* TASK INSTRUCTIONS: State only the number of lines below where the word "border" is found.

Data extracted from a collection
((
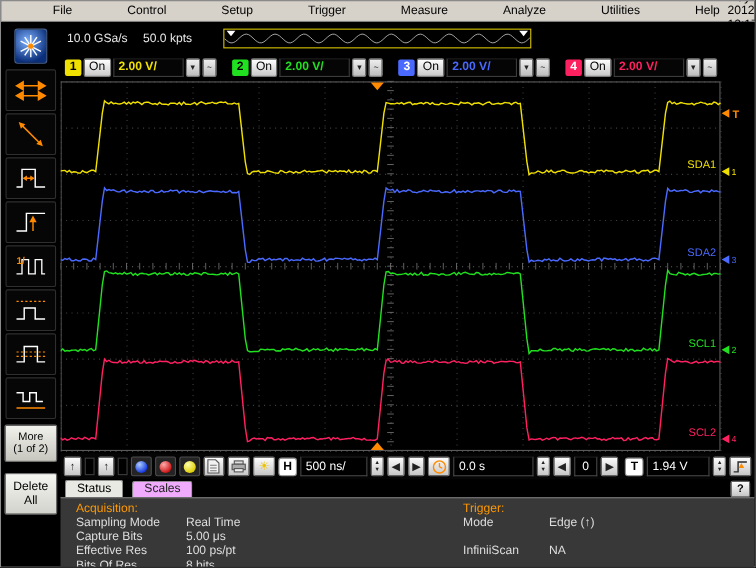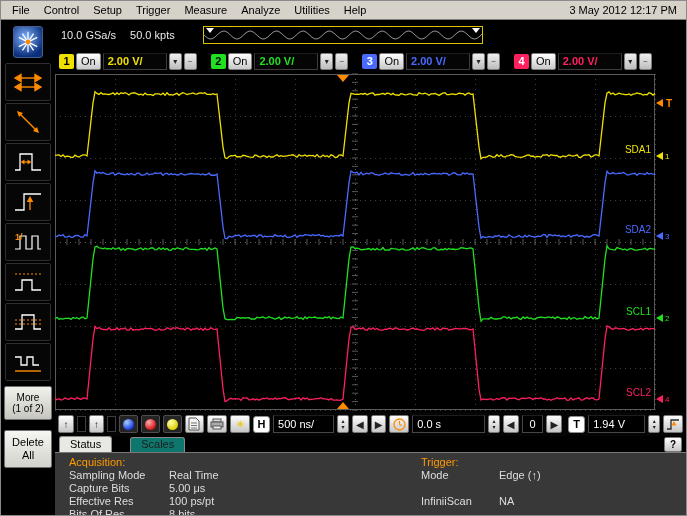--- a/index.html
+++ b/index.html
@@ -3,21 +3,21 @@
 <meta charset="utf-8">
 <style>
   * { margin:0; padding:0; box-sizing:border-box; font-family:"Liberation Sans",sans-serif; }
   html,body { background:#000; }
   .screen { width:687px; height:516px; border:1px solid #8a8a8a; background:#000;
             display:flex; flex-direction:column; overflow:hidden; position:relative; }
 
   
   .menubar { height:19px; background:#d6d2ca; border-bottom:1px solid #7f7f7f;
              display:flex; align-items:center; font-size:11px; color:#000; padding:0 4px; flex:0 0 auto; }
-  .menu-item { padding:2px 7px; cursor:default; }
+  .menu-item { padding:2px 7px; cursor:default;margin-left:36px; }
   .menu-clock { margin-left:auto; padding-right:5px; }
 
   .body-row { flex:1; display:flex; min-height:0; }
 
   
   .sidebar { width:54px; background:#000; display:flex; flex-direction:column; align-items:center;
              flex:0 0 auto; }
   .logo { width:30px; height:32px; margin:6px 0 5px; border-radius:3px; border:1px solid #46618f;
           background:radial-gradient(circle at 40% 35%, #7fb2ff, #0a2e7a 75%);
           display:flex; align-items:center; justify-content:center; }
@@ -77,25 +77,25 @@
   .disp { height:18px; background:#000; border:1px solid #464646; border-top-color:#1e1e1e;
           color:#fff; font-size:11px; display:flex; align-items:center; padding:0 4px; }
   .w62 { width:62px; } .w74 { width:74px; } .w58 { width:58px; }
   .w22 { width:22px; justify-content:center; }
   .spin { width:12px; flex-direction:column; line-height:6px; font-size:6px; padding:0; }
   .mini-disp { width:9px; height:16px; background:#000; border:1px solid #3e3e3e; }
   .tb-spacer { flex:1; }
 
   
   .status-area { flex:1; display:flex; flex-direction:column; background:#000; min-height:0; }
-  .tab-row { height:18px; display:flex; align-items:flex-end; padding:0 4px; gap:18px; }
+  .tab-row { height:18px; display:flex; align-items:flex-end; padding:0 4px; gap:8px; }
   .tab { font-size:11px; padding:1px 10px 2px; border:1px solid #8a8a8a; border-bottom:none;
          border-radius:3px 3px 0 0; }
   .tab.active { background:#e9e9e3; color:#000; }
-  .tab.inactive { background:#0f766e; color:#1d1d1d; padding-top:0; }
+  .tab.inactive { background:#f0abfc; color:#1d1d1d; padding-top:0; }
   .help-btn { margin-left:auto; width:18px; height:15px; font-size:10px; font-weight:bold; color:#000;
               background:linear-gradient(#fdfdfd,#c6c6c6); border:1px solid #767676; border-radius:2px;
               display:flex; align-items:center; justify-content:center; }
   .status-content { flex:1; background:#383838; border-top:1px solid #7a7a7a; display:flex;
                     padding:3px 8px 0 14px; font-family:"DejaVu Sans Mono",monospace; font-size:11px;
                     line-height:13px; color:#dedede; }
   .col1 { width:352px; }
   .status-title { color:#ff9900; }
   .srow { display:flex; }
   .col1 .sl { width:100px; }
))
* ANSWER BOX: 10